October 30, 2014

Brazilian Wheat Harvest Expected to be Disappointing

The wheat harvest in southern Brazil is underway with approximately three quarters of the crop harvested in the state of Parana with the harvest just beginning in the state of Rio Grande do Sul. These two states produce approximately 93% of Brazil's total wheat crop.

The Department of Rural Economics for the state of Parana (Deral) indicated that approximately 75% of the wheat in the state has been harvested compared to 60% at the same time last year. The wheat harvest in the state started out slower than normal due to heavy rains in early October, but dryer weather over the last several weeks has allowed the harvest pace to accelerate.

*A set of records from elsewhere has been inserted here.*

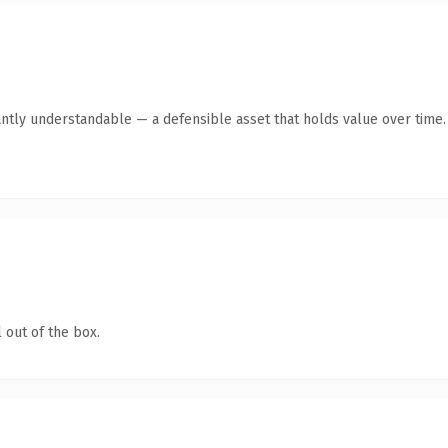
antly understandable — a defensible asset that holds value over time.
 out of the box.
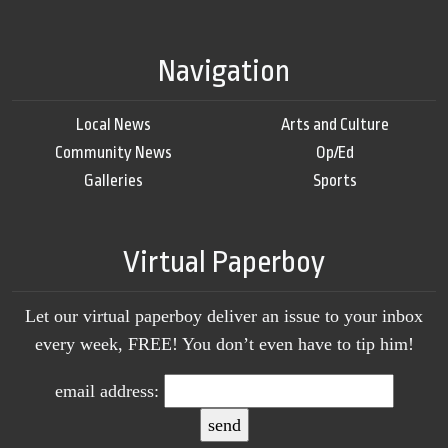
Navigation
Local News
Arts and Culture
Community News
Op/Ed
Galleries
Sports
Virtual Paperboy
Let our virtual paperboy deliver an issue to your inbox
every week, FREE! You don’t even have to tip him!
email address:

Deral had originally estimated that the wheat crop in Parana would yield 2,952 kg/ha (approximately 42.8 bu/ac) and that the total production would be 3.99 million tons. Both of those estimates are now considered to be too high, but the final estimates are not expected until the harvest is complete.

The earlier harvested wheat in Parana had lower quality due to the frequent rains in early October, but the quality has improved as the harvest progressed. Of the wheat harvested thus far in Parana, the quality is rated 77% good, 21% average and 2% poor.

In the state of Rio Grande do Sul the wheat harvest is just getting started, but there are already concerns that there will not be enough storage for the new crop. The problem is that there are 300,000 tons of old crop wheat still stored in the state. Even if the current wheat crop comes in under earlier expectations, the large carryover stocks are going to cause storage problems.

Heavy rainfall in recent weeks is expected to reduce the quality of the wheat and grain elevator operators in Rio Grande do Sul are worried that they will have difficulty keeping the good quality wheat and the poor quality wheat separated.

Farmers in the state have been reluctant to sell their old crop wheat due to the local market prices being below the cost of production. The government has tried to support the wheat prices by conducting two Pepro auctions on October 7 and 16, but the wheat subsided in those auctions were from the states of Parana, Mato Grosso do Sul, and Sao Paulo. On October 30th, another Pepro auction will be conducted for wheat from Rio Grande do Sul.

Conab is estimating that the 2014 Brazilian wheat crop will be 7.6 million tons, but heavy rainfall especially in Rio Grande do Sul is expected to result in lower production. In 2013, Brazil produced 5.5 million tons of wheat.